TOKYO -- U.S. and Japanese defense experts expressed optimism at a forum Sunday that bilateral collaboration in advanced military technology will progress amid a security environment marked by the North Korean nuclear threat.
The private sector is the main driver behind development of weapons technology, and Japan is a key partner, Frank Kendall, the U.S. undersecretary of defense in the Obama administration, said at the Mount Fuji Dialogue in Tokyo. The gathering unites influential government officials and businesspeople from the U.S. and Japan.
Hideaki Watanabe, the former chief of Japan's Acquisition, Technology and Logistics Agency, expanded on that view, saying "Japan possesses superior materials research." The agency is part of the Defense Ministry.
"By coalescing with the U.S., we will be able to produce groundbreaking hardware," Watanabe added.
William Schneider, who chaired the Defense Science Board at the U.S. Department of Defense, touched on the potential for artificial intelligence to advance military technology. Deep learning is granting military leaders new insights, he remarked.

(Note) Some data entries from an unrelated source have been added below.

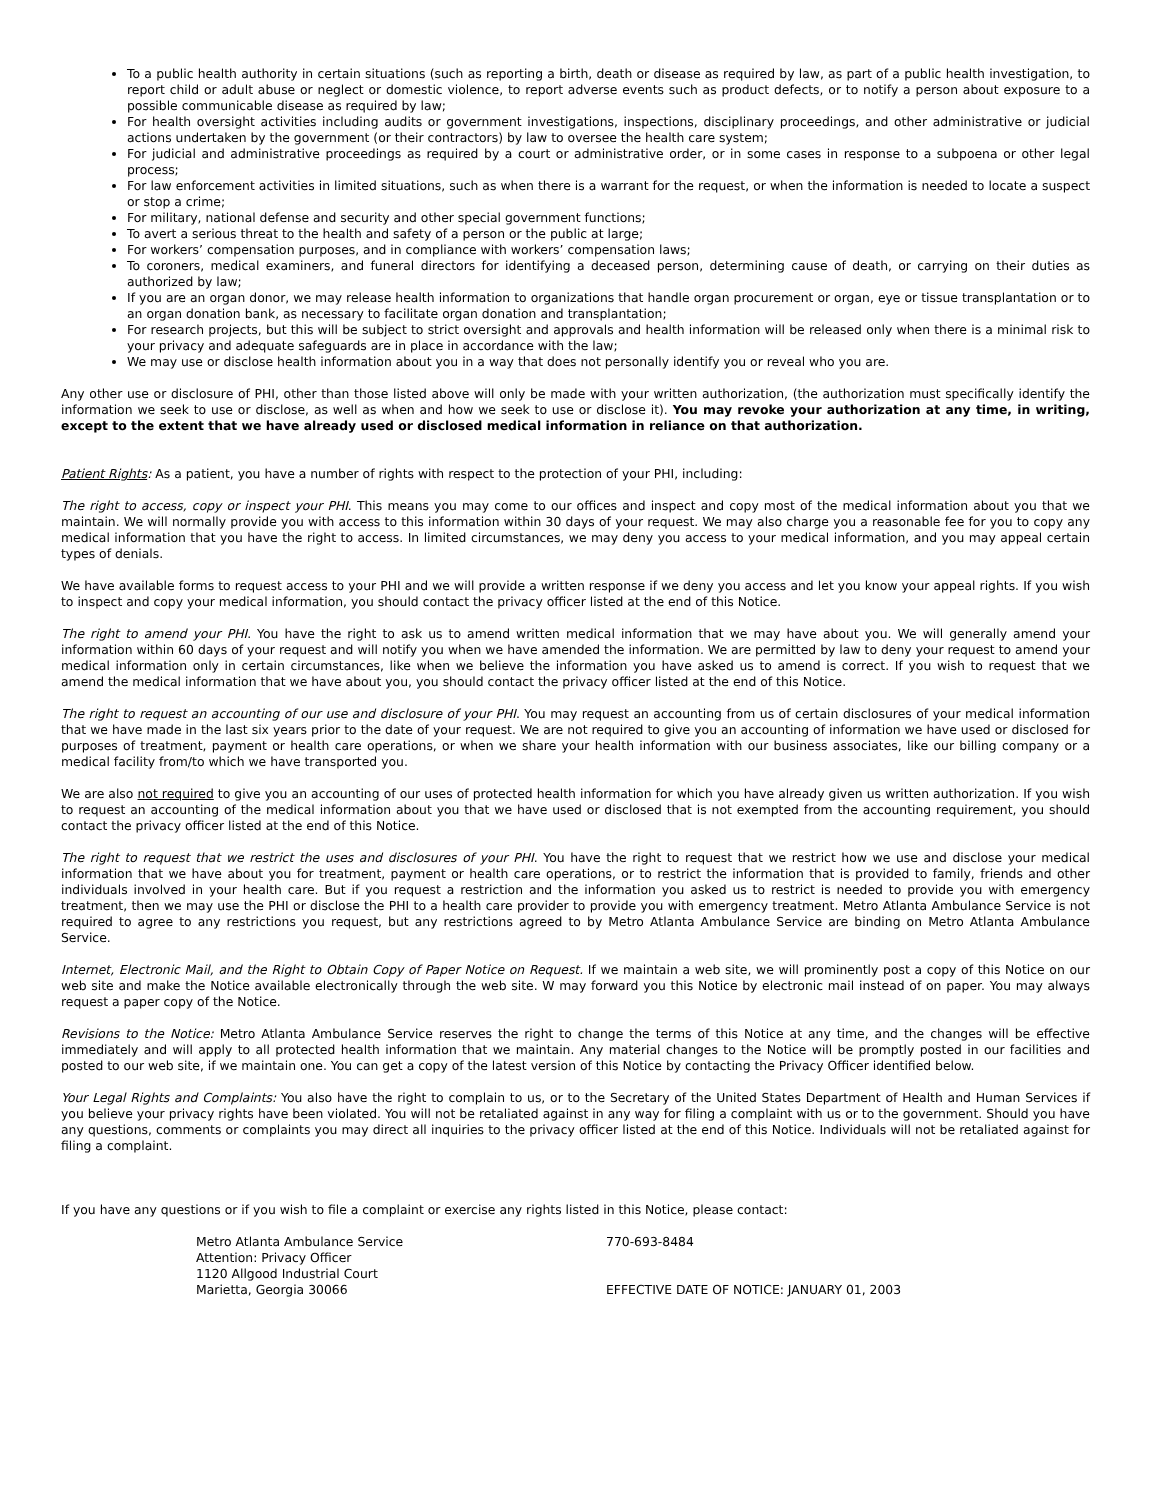To a public health authority in certain situations (such as reporting a birth, death or disease as required by law, as part of a public health investigation, to report child or adult abuse or neglect or domestic violence, to report adverse events such as product defects, or to notify a person about exposure to a possible communicable disease as required by law;
For health oversight activities including audits or government investigations, inspections, disciplinary proceedings, and other administrative or judicial actions undertaken by the government (or their contractors) by law to oversee the health care system;
For judicial and administrative proceedings as required by a court or administrative order, or in some cases in response to a subpoena or other legal process;
For law enforcement activities in limited situations, such as when there is a warrant for the request, or when the information is needed to locate a suspect or stop a crime;
For military, national defense and security and other special government functions;
To avert a serious threat to the health and safety of a person or the public at large;
For workers’ compensation purposes, and in compliance with workers’ compensation laws;
To coroners, medical examiners, and funeral directors for identifying a deceased person, determining cause of death, or carrying on their duties as authorized by law;
If you are an organ donor, we may release health information to organizations that handle organ procurement or organ, eye or tissue transplantation or to an organ donation bank, as necessary to facilitate organ donation and transplantation;
For research projects, but this will be subject to strict oversight and approvals and health information will be released only when there is a minimal risk to your privacy and adequate safeguards are in place in accordance with the law;
We may use or disclose health information about you in a way that does not personally identify you or reveal who you are.
Any other use or disclosure of PHI, other than those listed above will only be made with your written authorization, (the authorization must specifically identify the information we seek to use or disclose, as well as when and how we seek to use or disclose it). You may revoke your authorization at any time, in writing, except to the extent that we have already used or disclosed medical information in reliance on that authorization.
Patient Rights: As a patient, you have a number of rights with respect to the protection of your PHI, including:
The right to access, copy or inspect your PHI. This means you may come to our offices and inspect and copy most of the medical information about you that we maintain. We will normally provide you with access to this information within 30 days of your request. We may also charge you a reasonable fee for you to copy any medical information that you have the right to access. In limited circumstances, we may deny you access to your medical information, and you may appeal certain types of denials.
We have available forms to request access to your PHI and we will provide a written response if we deny you access and let you know your appeal rights. If you wish to inspect and copy your medical information, you should contact the privacy officer listed at the end of this Notice.
The right to amend your PHI. You have the right to ask us to amend written medical information that we may have about you. We will generally amend your information within 60 days of your request and will notify you when we have amended the information. We are permitted by law to deny your request to amend your medical information only in certain circumstances, like when we believe the information you have asked us to amend is correct. If you wish to request that we amend the medical information that we have about you, you should contact the privacy officer listed at the end of this Notice.
The right to request an accounting of our use and disclosure of your PHI. You may request an accounting from us of certain disclosures of your medical information that we have made in the last six years prior to the date of your request. We are not required to give you an accounting of information we have used or disclosed for purposes of treatment, payment or health care operations, or when we share your health information with our business associates, like our billing company or a medical facility from/to which we have transported you.
We are also not required to give you an accounting of our uses of protected health information for which you have already given us written authorization. If you wish to request an accounting of the medical information about you that we have used or disclosed that is not exempted from the accounting requirement, you should contact the privacy officer listed at the end of this Notice.
The right to request that we restrict the uses and disclosures of your PHI. You have the right to request that we restrict how we use and disclose your medical information that we have about you for treatment, payment or health care operations, or to restrict the information that is provided to family, friends and other individuals involved in your health care. But if you request a restriction and the information you asked us to restrict is needed to provide you with emergency treatment, then we may use the PHI or disclose the PHI to a health care provider to provide you with emergency treatment. Metro Atlanta Ambulance Service is not required to agree to any restrictions you request, but any restrictions agreed to by Metro Atlanta Ambulance Service are binding on Metro Atlanta Ambulance Service.
Internet, Electronic Mail, and the Right to Obtain Copy of Paper Notice on Request. If we maintain a web site, we will prominently post a copy of this Notice on our web site and make the Notice available electronically through the web site. W may forward you this Notice by electronic mail instead of on paper. You may always request a paper copy of the Notice.
Revisions to the Notice: Metro Atlanta Ambulance Service reserves the right to change the terms of this Notice at any time, and the changes will be effective immediately and will apply to all protected health information that we maintain. Any material changes to the Notice will be promptly posted in our facilities and posted to our web site, if we maintain one. You can get a copy of the latest version of this Notice by contacting the Privacy Officer identified below.
Your Legal Rights and Complaints: You also have the right to complain to us, or to the Secretary of the United States Department of Health and Human Services if you believe your privacy rights have been violated. You will not be retaliated against in any way for filing a complaint with us or to the government. Should you have any questions, comments or complaints you may direct all inquiries to the privacy officer listed at the end of this Notice. Individuals will not be retaliated against for filing a complaint.
If you have any questions or if you wish to file a complaint or exercise any rights listed in this Notice, please contact:
Metro Atlanta Ambulance Service
Attention: Privacy Officer
1120 Allgood Industrial Court
Marietta, Georgia 30066
770-693-8484
EFFECTIVE DATE OF NOTICE: JANUARY 01, 2003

Japan in particular boasts advanced research capabilities in quantum computing, which can contribute to encryption technology, Arthur Herman, senior research fellow at America's Hudson Institute, pointed out.
Masanori Nishi, Japan's former administrative vice minister of defense, said it is crucial for Tokyo to efficiently maintain its defense capabilities, noting how both the U.S. and Japan are struggling to balance national budgets.
China's rising military might also came up, with Kendall contrasting China's deep capacity to produce hardware with the former Soviet Union's deficient manufacturing technology.
"Members of [Japan's] Self-Defense Forces have been assuming more responsibilities amid recent activities by China and North Korea," said Nishi.
The two-day Mount Fuji Dialogue, which wrapped up Sunday, is sponsored by the Japan Center for Economic Research and the Japan Institute of International Affairs.